(Pose landmark coordinates)
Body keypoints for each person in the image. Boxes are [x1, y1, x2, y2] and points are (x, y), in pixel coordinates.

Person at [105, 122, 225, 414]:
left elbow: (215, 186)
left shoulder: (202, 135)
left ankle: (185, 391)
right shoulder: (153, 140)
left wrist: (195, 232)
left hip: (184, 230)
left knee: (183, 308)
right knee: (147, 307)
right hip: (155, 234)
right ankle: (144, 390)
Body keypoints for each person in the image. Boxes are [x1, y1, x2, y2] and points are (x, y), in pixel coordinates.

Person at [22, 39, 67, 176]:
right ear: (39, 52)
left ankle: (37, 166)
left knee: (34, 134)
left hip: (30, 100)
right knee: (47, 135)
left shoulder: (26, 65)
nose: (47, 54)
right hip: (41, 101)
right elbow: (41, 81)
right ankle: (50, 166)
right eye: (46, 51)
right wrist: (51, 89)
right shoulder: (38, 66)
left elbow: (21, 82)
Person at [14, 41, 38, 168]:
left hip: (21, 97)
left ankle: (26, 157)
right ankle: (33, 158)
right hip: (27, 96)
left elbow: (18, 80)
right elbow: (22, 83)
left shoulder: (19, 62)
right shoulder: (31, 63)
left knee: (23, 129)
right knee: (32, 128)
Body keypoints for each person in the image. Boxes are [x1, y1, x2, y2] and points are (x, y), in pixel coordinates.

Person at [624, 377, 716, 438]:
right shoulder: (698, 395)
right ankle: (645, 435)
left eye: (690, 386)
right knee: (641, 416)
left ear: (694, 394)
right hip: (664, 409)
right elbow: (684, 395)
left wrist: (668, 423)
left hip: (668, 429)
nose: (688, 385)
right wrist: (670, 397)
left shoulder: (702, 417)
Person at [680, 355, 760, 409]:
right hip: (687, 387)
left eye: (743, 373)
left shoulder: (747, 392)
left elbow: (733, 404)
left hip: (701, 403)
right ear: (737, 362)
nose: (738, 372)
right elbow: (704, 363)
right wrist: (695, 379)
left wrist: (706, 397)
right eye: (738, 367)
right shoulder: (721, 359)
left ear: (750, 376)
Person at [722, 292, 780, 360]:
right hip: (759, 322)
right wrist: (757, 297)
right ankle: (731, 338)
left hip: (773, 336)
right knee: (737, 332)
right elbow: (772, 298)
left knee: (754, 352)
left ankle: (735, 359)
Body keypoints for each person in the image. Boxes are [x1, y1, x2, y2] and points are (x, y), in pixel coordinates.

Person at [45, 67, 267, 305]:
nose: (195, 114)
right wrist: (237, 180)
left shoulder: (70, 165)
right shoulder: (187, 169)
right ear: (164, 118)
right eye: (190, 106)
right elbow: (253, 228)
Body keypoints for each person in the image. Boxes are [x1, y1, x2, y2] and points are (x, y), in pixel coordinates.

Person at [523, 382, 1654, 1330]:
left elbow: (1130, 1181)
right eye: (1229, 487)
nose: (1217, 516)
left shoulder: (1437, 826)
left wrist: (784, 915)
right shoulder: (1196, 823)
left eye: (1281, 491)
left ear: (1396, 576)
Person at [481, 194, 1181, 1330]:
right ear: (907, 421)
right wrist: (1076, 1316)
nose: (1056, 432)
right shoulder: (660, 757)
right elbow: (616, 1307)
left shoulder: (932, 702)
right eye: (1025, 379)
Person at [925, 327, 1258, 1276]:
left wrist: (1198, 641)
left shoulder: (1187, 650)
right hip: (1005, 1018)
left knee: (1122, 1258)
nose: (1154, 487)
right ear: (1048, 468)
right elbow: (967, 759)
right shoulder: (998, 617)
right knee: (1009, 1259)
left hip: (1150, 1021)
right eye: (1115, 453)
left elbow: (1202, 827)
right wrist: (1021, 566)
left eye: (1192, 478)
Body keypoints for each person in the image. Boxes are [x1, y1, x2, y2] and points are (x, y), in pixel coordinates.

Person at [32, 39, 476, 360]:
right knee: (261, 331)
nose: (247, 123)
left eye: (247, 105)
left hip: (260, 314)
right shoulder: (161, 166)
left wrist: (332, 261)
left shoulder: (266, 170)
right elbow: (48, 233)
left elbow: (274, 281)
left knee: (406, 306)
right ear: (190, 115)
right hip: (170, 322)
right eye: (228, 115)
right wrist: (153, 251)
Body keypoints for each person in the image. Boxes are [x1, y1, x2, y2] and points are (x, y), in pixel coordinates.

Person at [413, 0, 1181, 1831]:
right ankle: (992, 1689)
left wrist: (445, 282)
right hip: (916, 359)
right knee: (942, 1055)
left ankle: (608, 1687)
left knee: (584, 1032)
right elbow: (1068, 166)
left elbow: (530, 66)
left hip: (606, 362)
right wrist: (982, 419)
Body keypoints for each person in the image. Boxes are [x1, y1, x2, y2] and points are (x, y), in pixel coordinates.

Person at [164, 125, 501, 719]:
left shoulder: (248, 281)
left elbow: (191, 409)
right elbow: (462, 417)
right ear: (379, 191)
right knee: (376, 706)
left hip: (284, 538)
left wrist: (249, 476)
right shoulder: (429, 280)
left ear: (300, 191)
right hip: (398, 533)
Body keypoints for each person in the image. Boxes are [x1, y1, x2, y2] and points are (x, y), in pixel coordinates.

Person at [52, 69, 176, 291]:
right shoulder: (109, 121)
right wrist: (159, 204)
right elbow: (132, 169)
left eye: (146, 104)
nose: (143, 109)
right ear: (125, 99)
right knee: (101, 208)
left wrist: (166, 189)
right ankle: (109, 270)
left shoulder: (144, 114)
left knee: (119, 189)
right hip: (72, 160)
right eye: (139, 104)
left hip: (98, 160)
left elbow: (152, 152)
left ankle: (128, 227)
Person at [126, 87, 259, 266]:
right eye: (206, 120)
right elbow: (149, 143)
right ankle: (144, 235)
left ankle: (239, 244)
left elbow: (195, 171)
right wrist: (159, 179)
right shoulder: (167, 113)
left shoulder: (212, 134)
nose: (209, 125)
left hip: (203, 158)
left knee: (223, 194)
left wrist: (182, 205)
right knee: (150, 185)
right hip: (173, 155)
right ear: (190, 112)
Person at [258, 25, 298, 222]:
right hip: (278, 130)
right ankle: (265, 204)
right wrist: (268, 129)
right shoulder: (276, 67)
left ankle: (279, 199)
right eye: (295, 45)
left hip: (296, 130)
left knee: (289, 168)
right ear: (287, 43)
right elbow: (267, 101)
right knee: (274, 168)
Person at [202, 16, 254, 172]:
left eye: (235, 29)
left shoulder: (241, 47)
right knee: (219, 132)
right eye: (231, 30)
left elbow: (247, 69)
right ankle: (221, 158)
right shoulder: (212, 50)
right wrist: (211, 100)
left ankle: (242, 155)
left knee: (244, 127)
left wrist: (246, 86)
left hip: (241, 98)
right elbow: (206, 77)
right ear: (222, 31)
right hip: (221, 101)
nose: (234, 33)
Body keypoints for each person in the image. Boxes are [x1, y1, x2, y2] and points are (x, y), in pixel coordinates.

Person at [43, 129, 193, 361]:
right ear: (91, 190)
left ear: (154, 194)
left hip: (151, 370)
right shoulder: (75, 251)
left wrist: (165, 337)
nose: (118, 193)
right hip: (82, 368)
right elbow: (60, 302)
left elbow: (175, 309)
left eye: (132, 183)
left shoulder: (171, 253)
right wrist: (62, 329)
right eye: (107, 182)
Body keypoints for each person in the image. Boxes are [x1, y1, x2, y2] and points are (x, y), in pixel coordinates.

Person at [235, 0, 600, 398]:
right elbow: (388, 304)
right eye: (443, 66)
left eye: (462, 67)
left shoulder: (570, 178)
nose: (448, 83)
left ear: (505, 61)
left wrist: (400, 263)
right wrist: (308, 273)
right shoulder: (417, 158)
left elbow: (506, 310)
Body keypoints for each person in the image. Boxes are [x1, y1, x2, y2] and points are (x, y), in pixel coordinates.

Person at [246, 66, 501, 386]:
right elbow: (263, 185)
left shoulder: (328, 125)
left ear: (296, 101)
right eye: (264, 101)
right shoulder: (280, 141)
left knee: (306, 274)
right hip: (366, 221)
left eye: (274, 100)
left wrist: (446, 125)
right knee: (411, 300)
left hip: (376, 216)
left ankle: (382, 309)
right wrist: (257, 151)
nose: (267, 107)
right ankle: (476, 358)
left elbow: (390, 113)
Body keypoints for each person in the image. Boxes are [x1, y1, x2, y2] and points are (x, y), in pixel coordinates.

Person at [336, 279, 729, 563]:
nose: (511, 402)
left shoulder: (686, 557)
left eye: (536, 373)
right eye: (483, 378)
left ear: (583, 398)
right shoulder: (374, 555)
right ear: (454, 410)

#### [REQUIREMENT]
All lines above from the one containing "left eye: (743, 373)" to the one containing "left knee: (754, 352)" must be repeated exactly, both lines included, and no others.

#### [WRITTEN RESPONSE]
left eye: (743, 373)
left shoulder: (747, 392)
left elbow: (733, 404)
left hip: (701, 403)
right ear: (737, 362)
nose: (738, 372)
right elbow: (704, 363)
right wrist: (695, 379)
left wrist: (706, 397)
right eye: (738, 367)
right shoulder: (721, 359)
left ear: (750, 376)
Person at [722, 292, 780, 360]:
right hip: (759, 322)
right wrist: (757, 297)
right ankle: (731, 338)
left hip: (773, 336)
right knee: (737, 332)
right elbow: (772, 298)
left knee: (754, 352)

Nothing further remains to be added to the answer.